Les animaux domestiques, qu’ils soient de travail, de production, de sport ou de compagnie, sont nos compagnons de fortune et d’infortune. Ils peuvent apporter soutien et bien-être aux personnes, mais partagent également nos souffrances : pauvreté, froid et chaleur, malnutrition, violences économiques, violences domestiques… Ces enjeux impliquent des professionnels de la santé aux côtés de vétérinaires, psychologues, travailleurs sociaux…
En décentrant un peu le propos, nous pouvons aussi nous demander comment la santé humaine peut contribuer à la santé des animaux et des écosystèmes. Comment soigner sans nuire à d’autres ? Cette question de l’empreinte écologique des soins de santé appelle à les repenser de l’intérieur, depuis la pratique. Voilà un chantier concret d’Une Seule Santé qui nous éloigne du seul spectre des zoonoses à potentiel pandémique.

De nouvelles aptitudes à prendre soin

Le concept Une Seule Santé invite les professionnels de la santé, déjà ouverts à la collaboration interdisciplinaire par la complexité propre à leur domaine, à élargir et approfondir encore cette aptitude. Élargir, car il s’agit de comprendre un champ plus large de professionnels, leurs langages, leurs inquiétudes et priorités, leurs apports potentiels à nos problématiques, nos apports aux leurs. Approfondir, car il s’agit de les considérer in fine comme des partenaires à part entière de la santé. Depuis la santé animale, l’urbanisme, l’agriculture, la foresterie… tous peuvent être des acteurs de la santé, légitimes pour nous conseiller et influencer nos manières d’agir. De nouvelles aptitudes doivent être acquises, des aptitudes à une interdisciplinarité large qui appelle à revisiter de façon critique nos manières de voir, penser, dire et faire.
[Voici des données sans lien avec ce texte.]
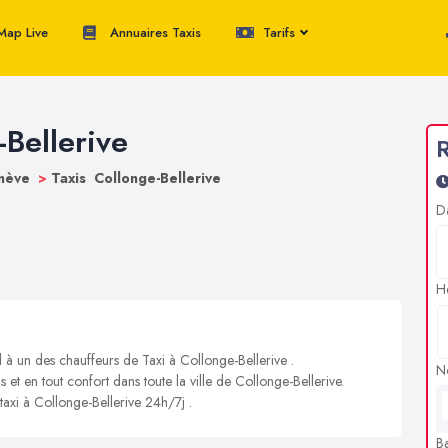
ap Live
Annuaires Taxis
Tarifs
-Bellerive
R
enève
>
Taxis Collonge-Bellerive
D
H
l à un des chauffeurs de Taxi à Collonge-Bellerive .
N
s et en tout confort dans toute la ville de Collonge-Bellerive.
 taxi à Collonge-Bellerive 24h/7j .
B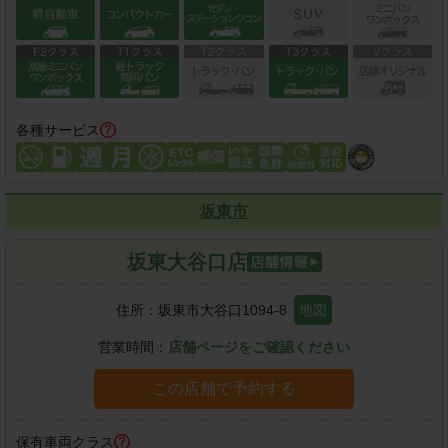
各種サービス
坂東市
坂東大谷口店
住所：
坂東市大谷口1094-8
地図
営業時間：
店舗ページをご確認ください
この店舗で予約する
保有車両クラス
Les dynamiques nécessaires sont collectives et requièrent donc une implication des professionnels de la santé dans les politiques locales, dans l’associatif, dans un entrepreneuriat social. L’implication récente du Centre liégeois de promotion de la santé (CLPS) au sein du festival Nourrir Liège5 représente un premier exemple d’une telle implication pratique, pour apprendre de l’autre et avec l’autre.
L’approche Une Seule Santé nous engage ainsi sur un chemin d’apprentissage mutuel et partagé, dont nous ne pouvons savoir aujourd’hui où il mènera et ce que nous en retirerons. En effet, l’approche proposée ne réduit pas l’incertitude. Comme principe d’action créative, elle génère même probablement davantage d’incertitude, positive en l’occurrence, de l’espoir en somme.

 

voir l’article en pdf

  1. Avec la participation déjà de l’OMS et de la FAO. www.oneworldonehealth.org.
  2. Commission européenne, EU Global Health Strategy : Better Health for All in a Changing World, 30 novembre 2022.
  3. Déclaration conjointe du Groupe tripartite (FAO, OIE, OMS) et du PNUE, 1er décembre 2021, www.who.int.
  4. En tête, l’outil d’évaluation externe conjointe (JEE) du Règlement sanitaire international et l’outil de
    suivi des Performances des services vétérinaires (PVS), couplé à travers des National Bridging Workshops.
  5. Ch. Jonet, « Nourrir la ville », Santé conjuguée n° 102, mars 2023.